Pour bien démarrer décembre, un plongeon dépaysant en terre des Causses. De la noirceur teintée de blanc. De l’immensité pour mieux masquer les failles. Le sixième long-métrage de l’auteur d’Harry, un ami qui vous veut du bien fait des étincelles.
Dominik Moll fait un retour passionnant sur le devant de la scène, en adaptant le polar éponyme de Colin Niel, paru en 2017. L’énigme d’une mort mystérieuse, en plein hiver neigeux, dont le spectateur suit la résolution à travers une construction habile par éventail de points de vue successifs. Une proposition mitonnée par le cinéaste et son scénariste Gilles Marchand.

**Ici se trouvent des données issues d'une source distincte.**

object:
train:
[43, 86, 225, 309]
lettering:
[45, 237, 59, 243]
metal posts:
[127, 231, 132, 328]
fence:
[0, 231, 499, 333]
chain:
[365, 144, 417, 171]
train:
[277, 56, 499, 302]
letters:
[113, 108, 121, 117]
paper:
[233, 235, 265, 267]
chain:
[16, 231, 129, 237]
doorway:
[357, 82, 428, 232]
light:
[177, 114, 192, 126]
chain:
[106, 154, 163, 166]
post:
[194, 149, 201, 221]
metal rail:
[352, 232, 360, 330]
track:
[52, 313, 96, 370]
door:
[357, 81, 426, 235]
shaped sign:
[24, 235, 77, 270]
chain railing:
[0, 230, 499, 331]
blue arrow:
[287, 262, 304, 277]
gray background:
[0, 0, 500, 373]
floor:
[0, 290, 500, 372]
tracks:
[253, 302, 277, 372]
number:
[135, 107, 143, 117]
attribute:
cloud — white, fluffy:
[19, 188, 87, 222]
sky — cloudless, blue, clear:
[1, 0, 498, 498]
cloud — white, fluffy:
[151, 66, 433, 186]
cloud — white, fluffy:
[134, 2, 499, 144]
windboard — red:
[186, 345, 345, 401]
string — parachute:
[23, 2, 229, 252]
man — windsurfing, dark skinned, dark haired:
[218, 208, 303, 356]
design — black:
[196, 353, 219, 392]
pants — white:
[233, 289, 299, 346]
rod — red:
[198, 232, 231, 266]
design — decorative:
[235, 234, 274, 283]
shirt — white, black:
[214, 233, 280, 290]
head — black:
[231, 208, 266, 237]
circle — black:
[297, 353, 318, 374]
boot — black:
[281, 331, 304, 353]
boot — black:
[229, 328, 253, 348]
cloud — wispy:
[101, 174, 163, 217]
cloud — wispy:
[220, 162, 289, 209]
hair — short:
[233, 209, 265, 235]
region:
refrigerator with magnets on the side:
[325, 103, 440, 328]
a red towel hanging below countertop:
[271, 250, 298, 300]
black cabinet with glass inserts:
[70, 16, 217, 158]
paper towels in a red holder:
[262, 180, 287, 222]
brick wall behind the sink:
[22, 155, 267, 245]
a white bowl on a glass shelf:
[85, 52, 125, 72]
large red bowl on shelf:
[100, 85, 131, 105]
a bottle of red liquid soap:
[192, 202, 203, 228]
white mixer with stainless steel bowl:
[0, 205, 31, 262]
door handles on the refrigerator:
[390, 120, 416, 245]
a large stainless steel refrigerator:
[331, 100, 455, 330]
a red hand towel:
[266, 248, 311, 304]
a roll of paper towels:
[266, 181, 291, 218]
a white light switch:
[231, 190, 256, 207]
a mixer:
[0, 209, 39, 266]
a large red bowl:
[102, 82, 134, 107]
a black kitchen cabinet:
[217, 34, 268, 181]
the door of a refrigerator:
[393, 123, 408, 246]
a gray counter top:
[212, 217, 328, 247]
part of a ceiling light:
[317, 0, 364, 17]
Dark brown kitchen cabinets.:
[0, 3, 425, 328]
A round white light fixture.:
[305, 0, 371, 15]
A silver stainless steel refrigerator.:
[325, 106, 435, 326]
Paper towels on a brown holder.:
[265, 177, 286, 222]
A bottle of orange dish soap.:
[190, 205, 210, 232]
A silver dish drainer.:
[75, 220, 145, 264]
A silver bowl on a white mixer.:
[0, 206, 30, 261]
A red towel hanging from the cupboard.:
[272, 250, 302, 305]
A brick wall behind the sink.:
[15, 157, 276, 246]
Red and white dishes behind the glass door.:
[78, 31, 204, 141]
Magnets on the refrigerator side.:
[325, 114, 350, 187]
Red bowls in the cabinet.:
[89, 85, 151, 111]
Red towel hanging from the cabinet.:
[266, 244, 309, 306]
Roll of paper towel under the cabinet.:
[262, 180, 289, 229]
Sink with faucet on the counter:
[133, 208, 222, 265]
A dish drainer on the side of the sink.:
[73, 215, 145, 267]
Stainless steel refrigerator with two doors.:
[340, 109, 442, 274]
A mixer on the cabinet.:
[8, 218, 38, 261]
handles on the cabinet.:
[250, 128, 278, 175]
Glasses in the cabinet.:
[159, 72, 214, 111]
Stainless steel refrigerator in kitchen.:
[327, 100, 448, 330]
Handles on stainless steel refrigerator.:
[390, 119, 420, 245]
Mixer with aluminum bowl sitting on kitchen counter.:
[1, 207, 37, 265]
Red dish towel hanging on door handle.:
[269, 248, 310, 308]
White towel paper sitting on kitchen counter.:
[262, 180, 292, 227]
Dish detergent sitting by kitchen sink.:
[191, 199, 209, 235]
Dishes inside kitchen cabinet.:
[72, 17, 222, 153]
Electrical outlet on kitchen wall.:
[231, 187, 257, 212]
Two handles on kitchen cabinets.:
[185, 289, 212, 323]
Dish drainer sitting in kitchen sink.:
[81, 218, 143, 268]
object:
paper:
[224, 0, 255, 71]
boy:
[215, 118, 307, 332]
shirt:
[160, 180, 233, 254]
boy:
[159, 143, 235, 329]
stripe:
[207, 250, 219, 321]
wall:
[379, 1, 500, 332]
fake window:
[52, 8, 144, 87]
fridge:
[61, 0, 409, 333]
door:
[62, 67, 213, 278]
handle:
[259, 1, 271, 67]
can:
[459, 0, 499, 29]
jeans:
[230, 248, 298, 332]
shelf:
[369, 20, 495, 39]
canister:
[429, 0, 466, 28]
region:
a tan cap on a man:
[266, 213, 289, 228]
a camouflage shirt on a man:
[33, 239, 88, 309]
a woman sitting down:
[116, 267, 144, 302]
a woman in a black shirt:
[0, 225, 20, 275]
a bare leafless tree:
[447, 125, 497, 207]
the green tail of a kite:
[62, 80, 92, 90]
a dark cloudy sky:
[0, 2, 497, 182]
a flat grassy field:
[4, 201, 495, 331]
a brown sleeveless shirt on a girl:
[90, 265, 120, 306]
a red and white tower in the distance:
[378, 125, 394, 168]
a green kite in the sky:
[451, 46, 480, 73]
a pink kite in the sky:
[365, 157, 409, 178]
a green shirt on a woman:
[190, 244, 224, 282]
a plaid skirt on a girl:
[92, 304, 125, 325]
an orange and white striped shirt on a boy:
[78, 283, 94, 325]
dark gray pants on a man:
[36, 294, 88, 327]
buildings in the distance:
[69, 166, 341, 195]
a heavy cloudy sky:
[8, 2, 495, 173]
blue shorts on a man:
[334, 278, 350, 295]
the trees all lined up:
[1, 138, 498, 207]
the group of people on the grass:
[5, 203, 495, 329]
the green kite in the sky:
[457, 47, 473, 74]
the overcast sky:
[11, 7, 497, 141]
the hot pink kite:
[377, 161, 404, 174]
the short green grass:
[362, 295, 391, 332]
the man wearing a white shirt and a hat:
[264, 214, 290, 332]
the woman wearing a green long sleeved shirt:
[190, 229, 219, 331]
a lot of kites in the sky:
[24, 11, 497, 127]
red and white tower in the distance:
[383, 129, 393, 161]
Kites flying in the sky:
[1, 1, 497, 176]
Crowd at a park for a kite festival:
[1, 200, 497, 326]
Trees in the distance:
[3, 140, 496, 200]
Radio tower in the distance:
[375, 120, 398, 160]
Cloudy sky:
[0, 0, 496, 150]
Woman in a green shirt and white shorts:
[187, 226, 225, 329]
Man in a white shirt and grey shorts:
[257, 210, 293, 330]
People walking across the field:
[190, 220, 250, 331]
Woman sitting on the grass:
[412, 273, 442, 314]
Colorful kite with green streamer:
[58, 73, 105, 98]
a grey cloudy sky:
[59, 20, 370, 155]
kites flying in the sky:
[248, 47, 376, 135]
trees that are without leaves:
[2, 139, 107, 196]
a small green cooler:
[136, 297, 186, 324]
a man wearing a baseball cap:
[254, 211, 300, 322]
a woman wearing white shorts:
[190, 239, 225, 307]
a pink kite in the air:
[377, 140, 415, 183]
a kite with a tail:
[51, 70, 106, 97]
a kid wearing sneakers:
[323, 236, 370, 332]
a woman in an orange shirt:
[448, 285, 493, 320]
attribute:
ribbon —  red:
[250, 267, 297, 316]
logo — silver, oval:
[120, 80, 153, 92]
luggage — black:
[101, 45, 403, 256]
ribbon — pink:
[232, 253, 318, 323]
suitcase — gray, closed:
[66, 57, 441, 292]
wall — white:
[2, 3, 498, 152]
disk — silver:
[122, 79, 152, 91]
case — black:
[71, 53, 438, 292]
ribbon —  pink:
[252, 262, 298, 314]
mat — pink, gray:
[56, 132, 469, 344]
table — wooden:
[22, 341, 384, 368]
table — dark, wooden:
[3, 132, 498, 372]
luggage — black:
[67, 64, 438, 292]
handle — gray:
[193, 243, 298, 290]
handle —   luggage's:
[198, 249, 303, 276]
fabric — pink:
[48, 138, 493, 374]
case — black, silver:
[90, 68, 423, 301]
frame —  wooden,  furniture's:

Fructueux duo d’écriture, déjà créateur de Harry, un ami qui vous veut du bien, Lemming et Des nouvelles de la planète Mars, réalisés par le premier, et L’Autre monde et Dans la forêt, par le second. Un fil rouge parcourt ces films : travail de l’ambiance, de l’étrangeté, de l’opacité, et du glissement progressif vers l’abandon des repères rationnels.
Par son récit mêlant les vécus et perceptions des différents personnages, Seules les bêtes creuse l’extrême solitude de l’humanité face au désir. Vécu seul ou passé au grill de l’altérité, ce dernier se brûle aux flammes du danger. Naïveté, aveuglement, obsession phagocytent progressivement la réalité, confrontée à la virtualité qui domine le monde actuel. Même les terres agricoles sont gagnées par les sirènes du digital. De l’emprise à la manipulation, il n’y a qu’un pas, que les auteurs collent à leurs personnages, des plaines des Causses aux rues d’Abidjan. L’intime épouse aussi l’universel, à travers un télescopage Nord/Sud via les tuyaux de la toile internet et les revers de l’exploitation de l’homme par l’homme. Ambitieux ballet, auquel le réalisateur a convié un bouquet d’interprètes au poil. Déjà fan des quatuors, avec les deux couples au cœur d’Harry, un ami qui vous veut du bien et Lemming, il déplace encore les curseurs en dynamitant les duos et en en croisant les destins. Ce film noir mi-glacé mi-brûlant célèbre les émotions tendues de sa brillante galerie de visages et de corps : Denis Menochet, Laure Calamy, Damien Bonnard, Bastien Bouillon, Valeria Bruni-Tedeschi, Guy Roger N’Drin, et la confirmation de l’année, Nadia Tereszkiewicz (Sauvages, Persona non grata) excellent. Comme dans les tragédies grecques, la fatalité marque de son sceau l’être humain. Et Moll signe là une œuvre maîtresse de son parcours.